* _Task item_
Where does "left" occur in the listing? Copy every line that holds it.

* _Given material_
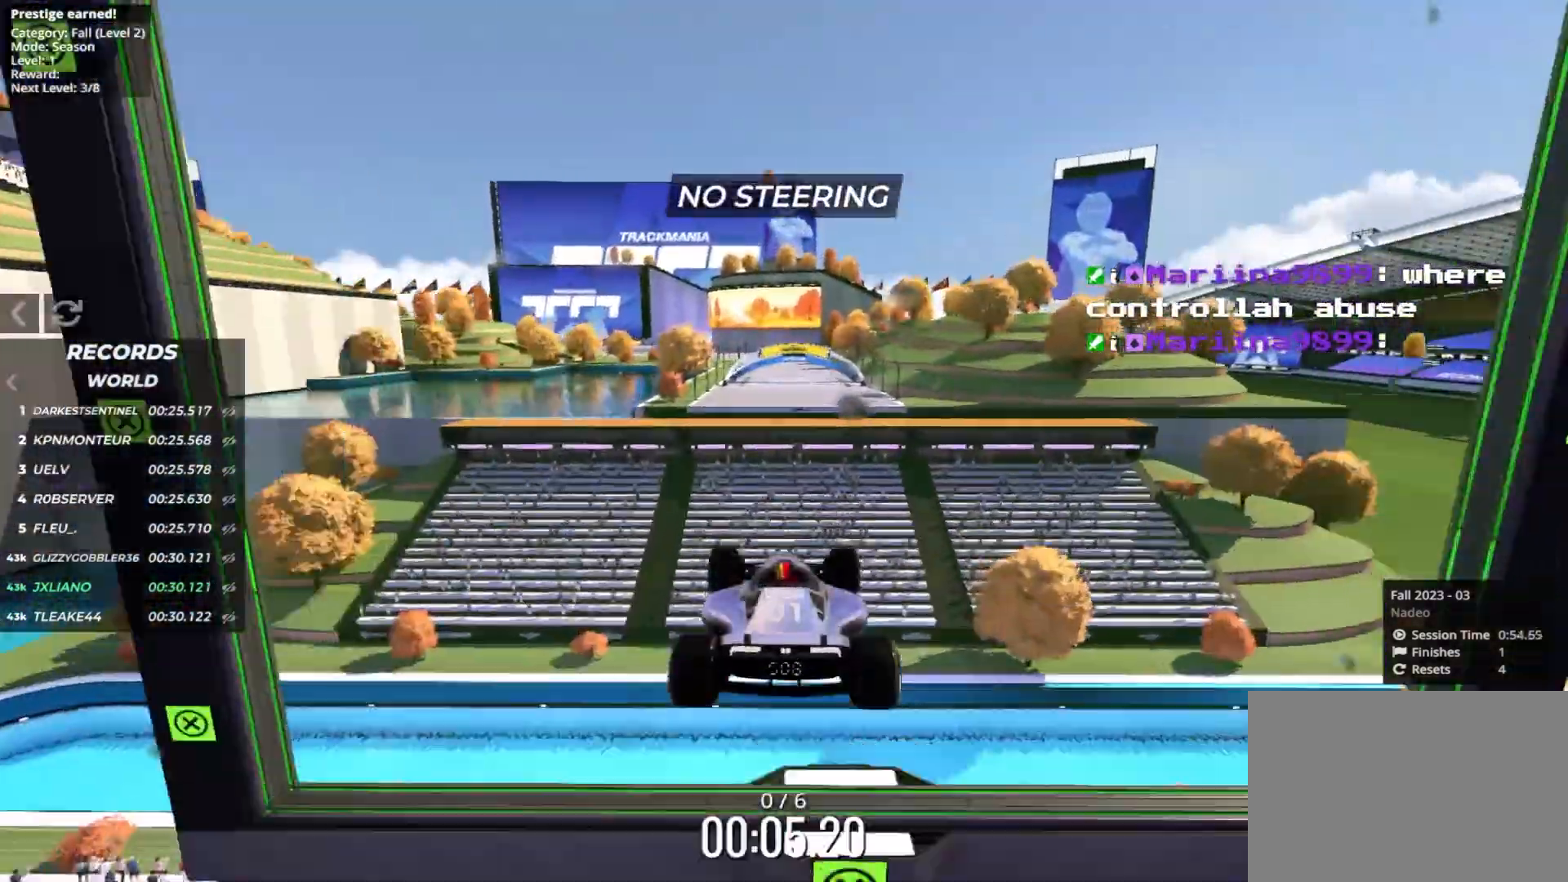
{"keys": ["up"], "events": []}
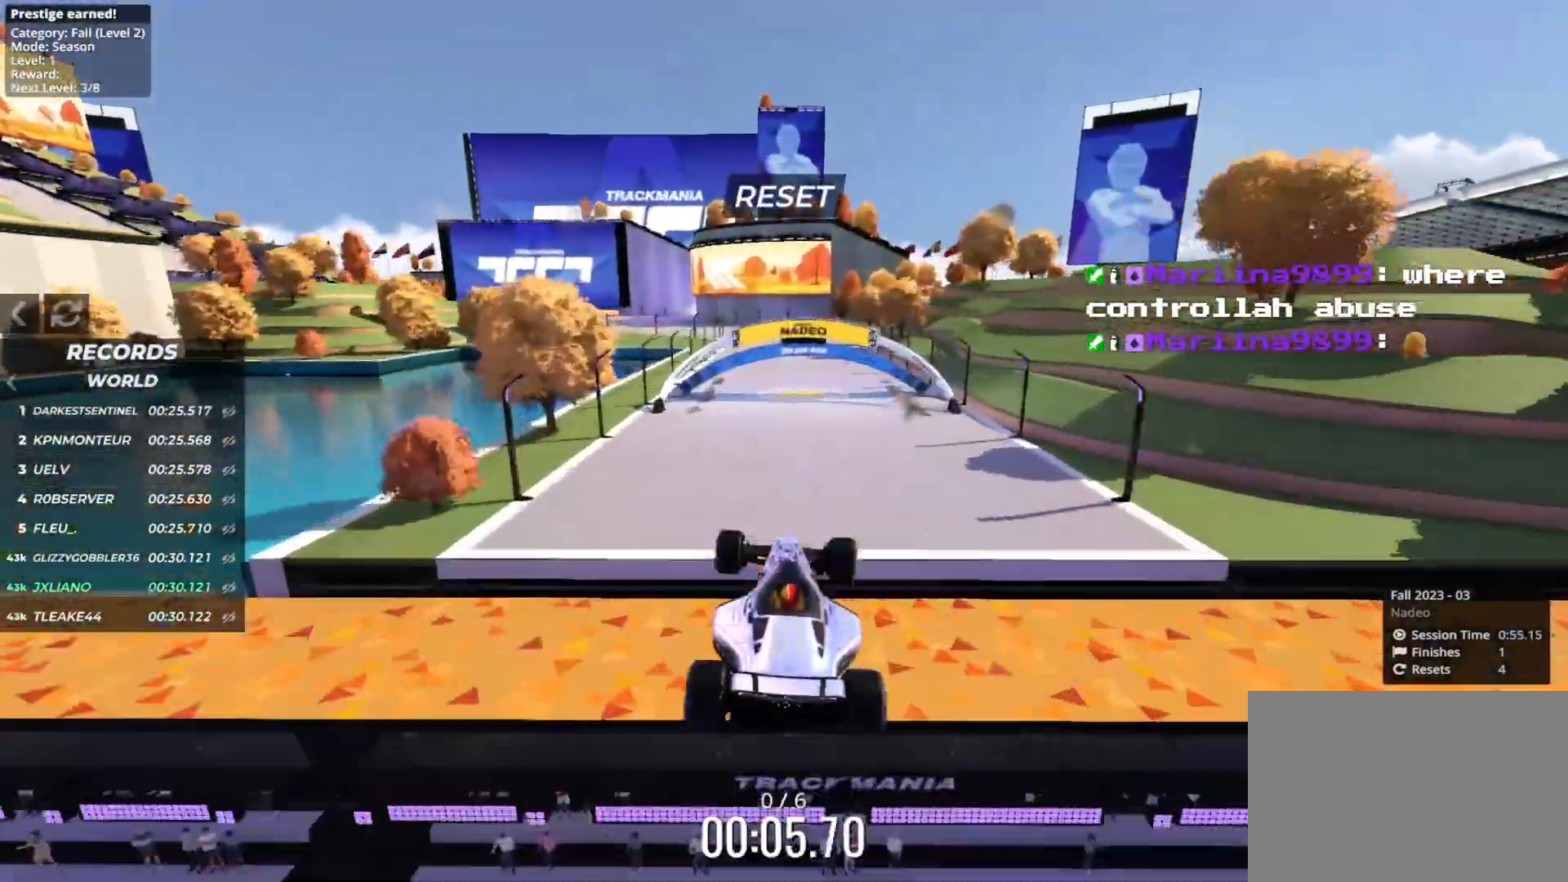
{"keys": ["left", "up"], "events": [[117, "left", "down"], [433, "left", "up"], [467, "left", "down"]]}
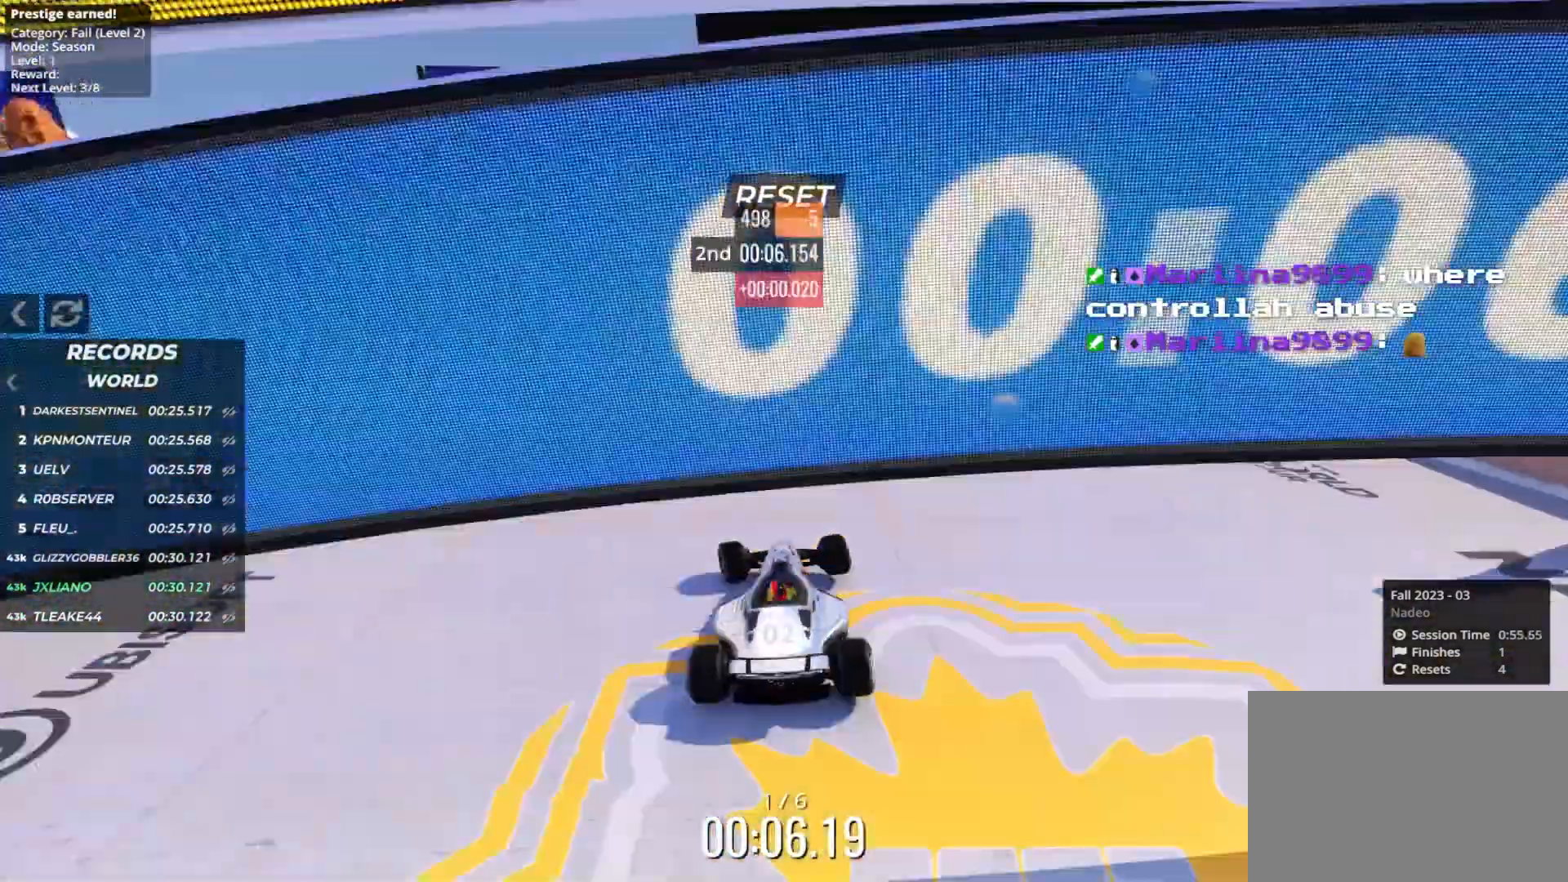
{"keys": ["left"], "events": [[83, "left", "up"], [133, "left", "down"], [250, "left", "up"], [283, "left", "down"], [333, "up", "up"]]}
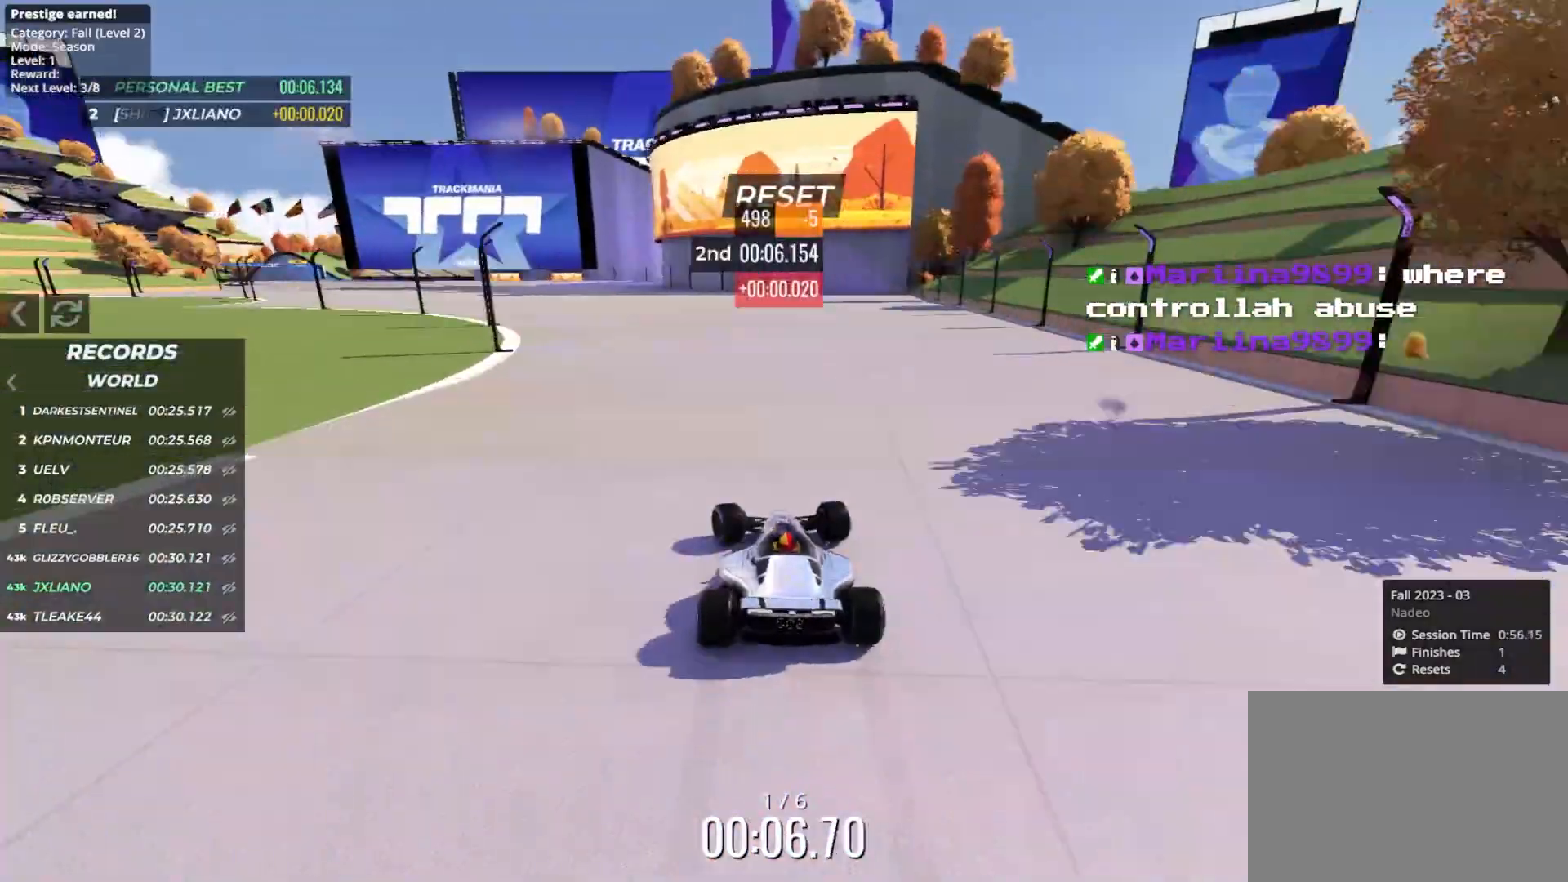
{"keys": ["left", "up"], "events": [[150, "up", "down"], [267, "left", "up"], [300, "left", "down"]]}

* _Output for this task_
{"keys": ["left", "up"], "events": [[117, "left", "down"], [433, "left", "up"], [467, "left", "down"]]}
{"keys": ["left"], "events": [[83, "left", "up"], [133, "left", "down"], [250, "left", "up"], [283, "left", "down"], [333, "up", "up"]]}
{"keys": ["left", "up"], "events": [[150, "up", "down"], [267, "left", "up"], [300, "left", "down"]]}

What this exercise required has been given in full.